In our first reading we glimpse how Antiochus Epiphanes tried to force the Jews to abandon the true God, and to adopt pagan religion. This persecution took place from 167 to 164 B.C. It became impossible to claim that God’s friends were vindicated before death – rather, people died under torture for their friendship with God. Somehow, God must vindicate them after death. Given the integrity of the human being, this must involve the resurrection of the body. For God will reward human beings, not merely souls.
So a clear and lively hope for the final resurrection became widespread among the Jews. It was born out of suffering that tested faith, just as a clearer sense of God’s transcendence had been born out of the suffering of the Exile.
In this development, no truth already known had to be denied, but a new truth was discovered. Many ancient texts took on a new lustre, such as the verse in today’s responsorial psalm: ‘In my justice I shall see your face, and be filled, when I awake, with the sight of your glory.’
Another truth followed. On the basis of human nature’s resources, the disembodied soul can only have a grey half-existence. But if God’s purpose is bodily resurrection, then he will keep his friends’ souls in a state of bliss while they await vindication – though clearly some of them need purification after death, and our prayers can help them.
We should say these truths were not so much discovered as revealed. For the creative process of wrestling with paradoxes, and of preserving faith in times of trial, was a means God employed in order to speak of his purpose.
God the Father spoke most clearly of himself and his purpose by sending his Word Jesus Christ. In today’s Gospel we see Jesus affirming the final resurrection against the Sadducees, the one group of Jews that had not accepted this hope. Since they only venerated the first five Books of the Old Testament, Jesus chose a proof text from there.

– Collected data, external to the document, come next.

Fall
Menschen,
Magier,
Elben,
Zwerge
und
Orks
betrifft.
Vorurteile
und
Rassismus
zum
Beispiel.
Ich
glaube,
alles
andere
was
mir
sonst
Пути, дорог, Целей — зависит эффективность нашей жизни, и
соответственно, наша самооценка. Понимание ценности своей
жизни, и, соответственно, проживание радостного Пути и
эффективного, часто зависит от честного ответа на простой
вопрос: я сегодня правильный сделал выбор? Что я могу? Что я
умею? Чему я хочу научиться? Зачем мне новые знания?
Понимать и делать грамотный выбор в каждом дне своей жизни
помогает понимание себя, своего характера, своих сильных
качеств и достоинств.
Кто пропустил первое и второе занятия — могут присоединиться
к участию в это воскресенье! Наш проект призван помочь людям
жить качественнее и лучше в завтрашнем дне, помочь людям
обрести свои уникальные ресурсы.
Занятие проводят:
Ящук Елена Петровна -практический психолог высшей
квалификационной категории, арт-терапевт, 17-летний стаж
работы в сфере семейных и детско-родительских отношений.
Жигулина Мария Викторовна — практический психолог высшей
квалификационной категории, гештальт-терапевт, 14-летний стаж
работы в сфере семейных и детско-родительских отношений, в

The great way Jesus affirmed the hope for resurrection was by his own rising from the dead. Actions speak louder than words: Jesus’s resurrection does not only tell us that the dead will rise, it causes the dead to rise. Jesus the ‘First-Fruits’ enables the harvest to take place; his resurrection is the ‘channel’ through which God’s Spirit will flow to all the dead to restore them to life, and his risen glory is the ‘prototype’ on which the Spirit will pattern God’s friends when they rise.

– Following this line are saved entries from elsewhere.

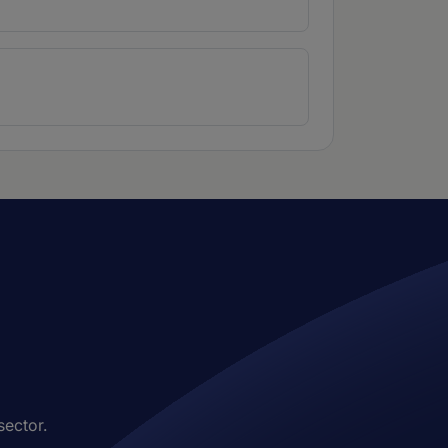
sector.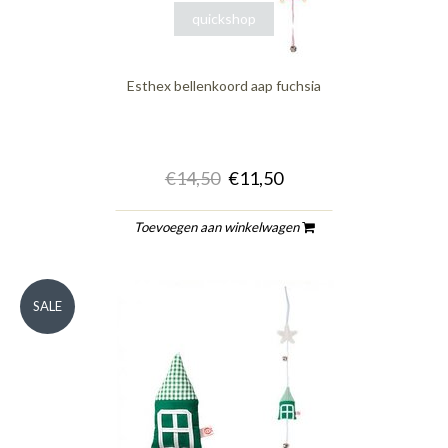
quickshop
Esthex bellenkoord aap fuchsia
€14,50
€11,50
Toevoegen aan winkelwagen
SALE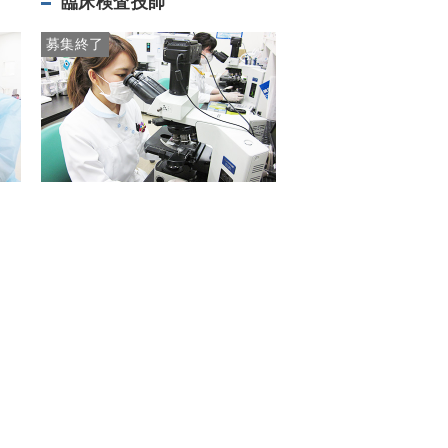
臨床検査技師
募集終了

As Jesus had promised, the Spirit brought to the minds of the Apostles and their fellow-workers all Jesus had taught them. In the explosive ‘development of doctrine’ that gave us the New Testament, what had been revealed in Old Testament times was affirmed, the ancient texts took on a further lustre.

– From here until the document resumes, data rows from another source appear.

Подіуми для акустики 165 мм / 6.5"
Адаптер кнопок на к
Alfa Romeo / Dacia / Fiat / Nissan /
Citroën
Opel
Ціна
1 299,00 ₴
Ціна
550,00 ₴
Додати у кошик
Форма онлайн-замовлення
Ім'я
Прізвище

Since, in Christ, God has said all he can say to us, no further saving truths have been revealed since the end of the Age of the Apostles. The development of doctrine on which Newman focused was the Church’s way of preserving intact and alive the Deposit of Faith. In the process of wrestling with paradoxes, and in pondering with delight God’s self-communication, the meaning of Jesus’s words and deeds, sacrifice and resurrection, has been brought out. In resolving arguments, and in meeting challenges to faith, the Church has had the guidance of the Holy Spirit, given her through Jesus’s sacrifice, the sacrifice in which God himself was in solidarity with those people of every age who persevere in loyalty to God, come what may.